- WHAT YOU WILL DO: Omit images. Retype all entries verbatim.

--- TASK DATA Enclosed Below ---

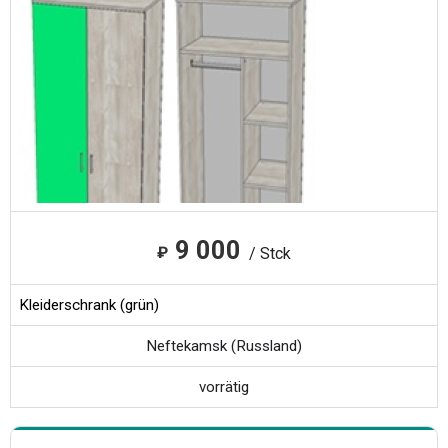
9 000
₽
/ Stck
Kleiderschrank (grün)
Neftekamsk (Russland)
vorrätig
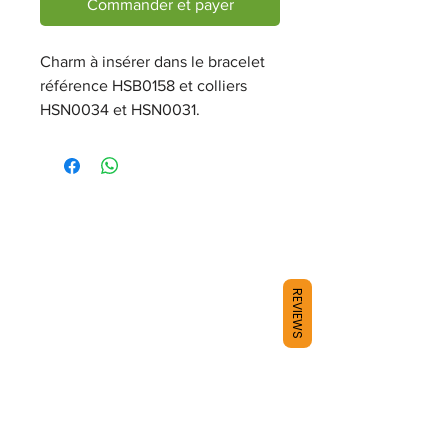
Commander et payer
Charm à insérer dans le bracelet
référence HSB0158 et colliers
HSN0034 et HSN0031.
REVIEWS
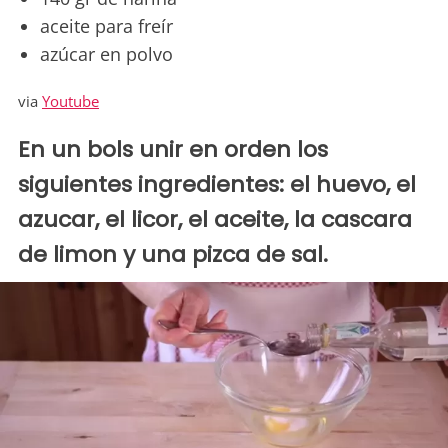
aceite para freír
azúcar en polvo
via
Youtube
En un bols unir en orden los
siguientes ingredientes: el huevo, el
azucar, el licor, el aceite, la cascara
de limon y una pizca de sal.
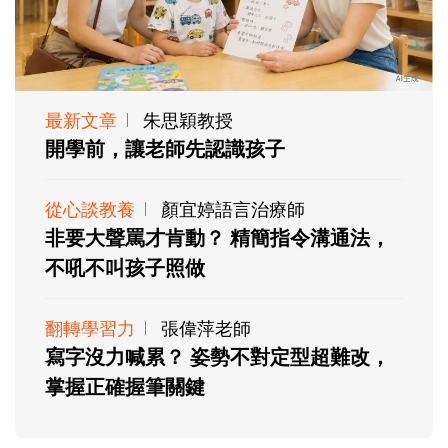
最新文章
朱思穎教授
開學前，讓老師先認識孩子
從心談教養
顏宜婷語言治療師
非要大聲罵才肯動？ 精簡指令溝通法，
不吼不叫孩子照做
翻轉學習力
張偉萍老師
寫字沒力喊累？ 姿勢不對定型超難改，
掌握正確握筆關鍵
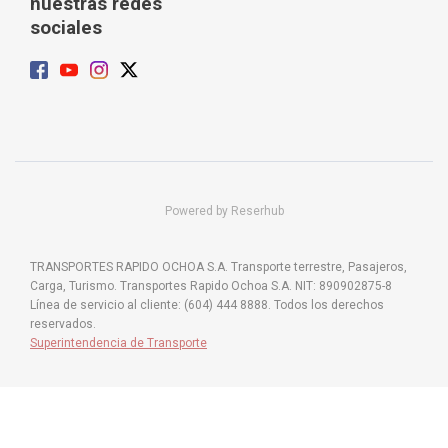
nuestras redes
sociales
Powered by Reserhub
TRANSPORTES RAPIDO OCHOA S.A. Transporte terrestre, Pasajeros,
Carga, Turismo. Transportes Rapido Ochoa S.A. NIT: 890902875-8
Línea de servicio al cliente: (604) 444 8888. Todos los derechos
reservados.
Superintendencia de Transporte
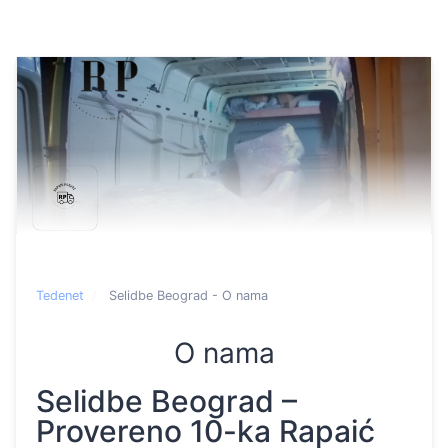
Tedenet
Selidbe Beograd - O nama
O nama
Selidbe Beograd –
Provereno 10-ka Rapaić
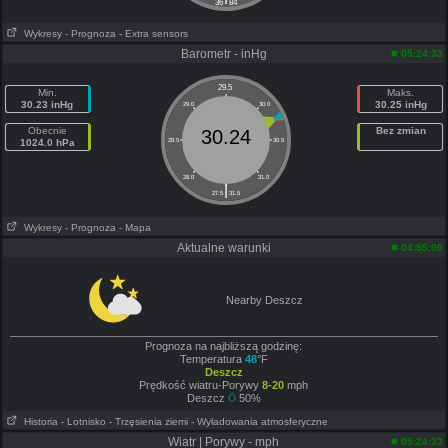
36
84
Wykresy
- Prognoza
- Extra sensors
Barometr - inHg
05:24:33
29.5
Min.
Maks.
30.23 inHg
30.25 inHg
29.0
30.0
Obecnie
Bez zmian
30.24
1024.0 hPa
28.5
30.5
28.0
31.0
|
27.5
31.5
Wykresy
- Prognoza
- Mapa
Aktualne warunki
04:55:00
Nearby Deszcz
Prognoza na najbliższą godzinę:
Temperatura
48
°F
Deszcz
Prędkość wiatru-Porywy
8-20
mph
Deszcz
50%
Historia
- Lotnisko
- Trzęsienia ziemi
- Wyładowania atmosferyczne
Wiatr | Porywy - mph
05:24:33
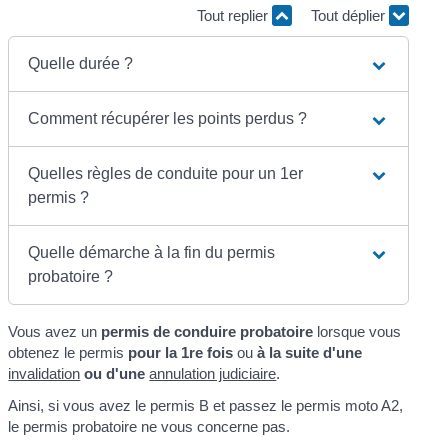
Tout replier
Tout déplier
Quelle durée ?
Comment récupérer les points perdus ?
Quelles règles de conduite pour un 1er
permis ?
Quelle démarche à la fin du permis
probatoire ?
Vous avez un
permis de conduire probatoire
lorsque vous
obtenez le permis
pour la 1
re
fois
ou
à la suite d'une
invalidation
ou d'une
annulation judiciaire
.
Ainsi, si vous avez le permis B et passez le permis moto A2,
le permis probatoire ne vous concerne pas.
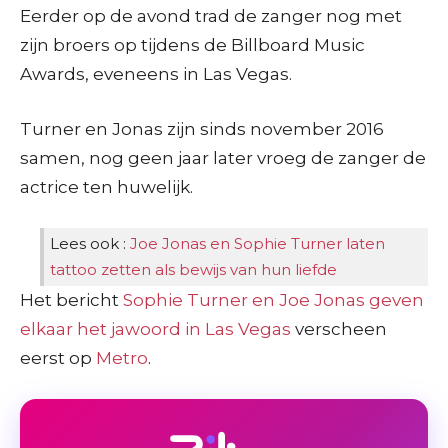
Eerder op de avond trad de zanger nog met
zijn broers op tijdens de Billboard Music
Awards, eveneens in Las Vegas.
Turner en Jonas zijn sinds november 2016
samen, nog geen jaar later vroeg de zanger de
actrice ten huwelijk.
Lees ook :
Joe Jonas en Sophie Turner laten
tattoo zetten als bewijs van hun liefde
Het bericht
Sophie Turner en Joe Jonas geven
elkaar het jawoord in Las Vegas
verscheen
eerst op
Metro
.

--- End of Enclosed TASK DATA ---

- ANSWER TO THE PROBLEM:
9 000
₽
/ Stck
Kleiderschrank (grün)
Neftekamsk (Russland)
vorrätig
Commander et payer
Charm à insérer dans le bracelet
référence HSB0158 et colliers
HSN0034 et HSN0031.
REVIEWS
aceite para freír
azúcar en polvo
via
Youtube
En un bols unir en orden los
siguientes ingredientes: el huevo, el
azucar, el licor, el aceite, la cascara
de limon y una pizca de sal.
最新文章
朱思穎教授
開學前，讓老師先認識孩子
從心談教養
顏宜婷語言治療師
非要大聲罵才肯動？ 精簡指令溝通法，
不吼不叫孩子照做
翻轉學習力
張偉萍老師
寫字沒力喊累？ 姿勢不對定型超難改，
掌握正確握筆關鍵
nuestras redes
sociales
Powered by Reserhub
TRANSPORTES RAPIDO OCHOA S.A. Transporte terrestre, Pasajeros,
Carga, Turismo. Transportes Rapido Ochoa S.A. NIT: 890902875-8
Línea de servicio al cliente: (604) 444 8888. Todos los derechos
reservados.
Superintendencia de Transporte
Tedenet
Selidbe Beograd - O nama
O nama
Selidbe Beograd –
Provereno 10-ka Rapaić
36
84
Wykresy
- Prognoza
- Extra sensors
Barometr - inHg
05:24:33
29.5
Min.
Maks.
30.23 inHg
30.25 inHg
29.0
30.0
Obecnie
Bez zmian
30.24
1024.0 hPa
28.5
30.5
28.0
31.0
|
27.5
31.5
Wykresy
- Prognoza
- Mapa
Aktualne warunki
04:55:00
Nearby Deszcz
Prognoza na najbliższą godzinę:
Temperatura
48
°F
Deszcz
Prędkość wiatru-Porywy
8-20
mph
Deszcz
50%
Historia
- Lotnisko
- Trzęsienia ziemi
- Wyładowania atmosferyczne
Wiatr | Porywy - mph
05:24:33
Tout replier
Tout déplier
Quelle durée ?
Comment récupérer les points perdus ?
Quelles règles de conduite pour un 1er
permis ?
Quelle démarche à la fin du permis
probatoire ?
Vous avez un
permis de conduire probatoire
lorsque vous
obtenez le permis
pour la 1
re
fois
ou
à la suite d'une
invalidation
ou d'une
annulation judiciaire
.
Ainsi, si vous avez le permis B et passez le permis moto A2,
le permis probatoire ne vous concerne pas.
Eerder op de avond trad de zanger nog met
zijn broers op tijdens de Billboard Music
Awards, eveneens in Las Vegas.
Turner en Jonas zijn sinds november 2016
samen, nog geen jaar later vroeg de zanger de
actrice ten huwelijk.
Lees ook :
Joe Jonas en Sophie Turner laten
tattoo zetten als bewijs van hun liefde
Het bericht
Sophie Turner en Joe Jonas geven
elkaar het jawoord in Las Vegas
verscheen
eerst op
Metro
.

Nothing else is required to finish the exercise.